Inoltre, ha escluso ogni responsabilità degli ufficiali del Ros, Antonio Subranni, Mario Mori e Giuseppe De Donno – peraltro già assolti in appello sotto il profilo della mancanza di dolo – negando ogni ipotesi di concorso nel reato tentato di minaccia a corpo politico. Per quanto riguarda le intimidazioni nei confronti del Governo Berlusconi, di cui erano accusati Marcello Dell’Utri e Bagarella, la sentenza si è allineata a quanto deciso dalla Corte di assise di appello di Palermo, che ha riconosciuto l’estraneità del primo e che ha dichiarato la prescrizione del reato nei confronti di Bagarella. I giudici di legittimità hanno avallato la conclusione dei giudici di merito secondo i quali la minaccia mafiosa sarebbe stata rivolta all’Esecutivo, nella sua totalità e non al solo ministro della Giustizia, "da Brusca e Bagarella, con l’intermediazione di Mangano, ma dell’Utri si sarebbe limitato solo a reciceverla, senza sollecitarla, agevolarla, divulgarla in alcun modo a esponenti di governo o comunque, concorrere in alcun modo alla condotta di reato".
Trattativa Stato - Mafia, la Cassazione: "Insussistenti le accuse contro i Ros"
Insussistenti per la Cassazione anche le accuse contro i Ros: "La motivazione della sentenza impugnata evidenzia la strutturale inidoneità della condotta degli ufficiali del Ros a integrare, già sotto li profilo oggettivo, una forma penalmente rilevante di istigazione o di determinazione alla commissione del reato di minaccia ad un corpo politico commesso dai vertici di 'Cosa nostra'". Con queste motivazioni la Suprema corte, ha assolto definitivamente, il 27 aprile scorso il generale Mario Mori, il generale Antonio Subranni e l’ufficiale dei carabinieri Giuseppe De Donno. "Invero, la mera apertura di un’interlocuzione con i vertici di “Cosa nostra” - si legge nella sentenza - non può ritenersi essere stata idonea “ex se” a determinare i vertici dell’organizzazione criminale a minacciare il Governo in quanto questo assunto, argomentato nella sentenza impugnata come autoevidente, non è fondato su alcuno specifico dato probatorio, né argomentato sulla base di consolidate massime di esperienza».

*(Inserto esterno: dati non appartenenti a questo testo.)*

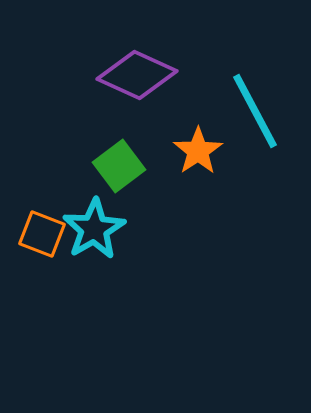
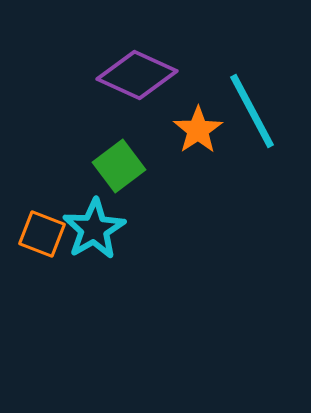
cyan line: moved 3 px left
orange star: moved 21 px up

Per i giudici l’interlocuzione promossa da Mori e da De Donno con Ciancimino, secondo quanto accertato dalla Corte di merito, aveva infatti lo scopo "di comprendere le condizioni per la cessazione degli omicidi e delle stragi da parte di “Cosa nostra” e la ricerca dell’apertura di un dialogo, sia pure con una spietata organizzazione criminale – sottolineano i supremi giudici - non può assumere la valenza obiettiva, sulla base di un inammissibile automatismo probatorio, di una istigazione a minacciare lo Stato".
L’iniziativa degli alti ufficiali del Ros era, infatti, intesa "non già a indurre “Cosa nostra” a rivolgere minacce al Governo – affermano i giudici della Cassazione - bensì al perseguimento dell’obiettivo contrario di far cessare la stagione stragista, cercando di comprendere se le eventuali condizioni poste da quest’ultima potessero o meno essere considerate nella prospettiva di prevenzione di ulteriori attacchi criminali. Nella loro azione, infatti, Mori, Subranni e De Donno miravano al contempo alla «contestuale decapitazione dell'ala stragista o militarista» mediante la cattura dei suoi esponenti, come di seguito avvenuto il 15 gennaio 1993 con l’arresto di Salvatore Rina".
Ad avviso dei giudici dalla sentenza impugnata emerge "un’insanabile contraddizione logica tra l’elemento soggettivo che animava i tre ufficiali del Ros nell’interlocuzione con i vertici mafiosi e il riconoscimento di una obiettiva valenza agevolatrice della minaccia mafiosa della loro condotta". Una volta escluso, dunque, perché non provato oltre ogni ragionevole dubbio, che gli ufficiali del Ros abbiano riferito la minaccia mafiosa ad esponenti dell’autorità di governo, "risulta che i medesimi si sono limitati a ricevere la minaccia mafiosa, senza sollecitarla, né rafforzare l’altrui intento criminoso – concludono i supremi giudici che hanno assolto gli ex vertici dei Ros con la formula “per non aver commesso il fatto”- Ogni forma di concorso penalmente rilevante degli imputati Mori e De Donno nel reato commesso dagli imputati appartenenti a “Cosa nostra” è, all’evidenza, insussistente".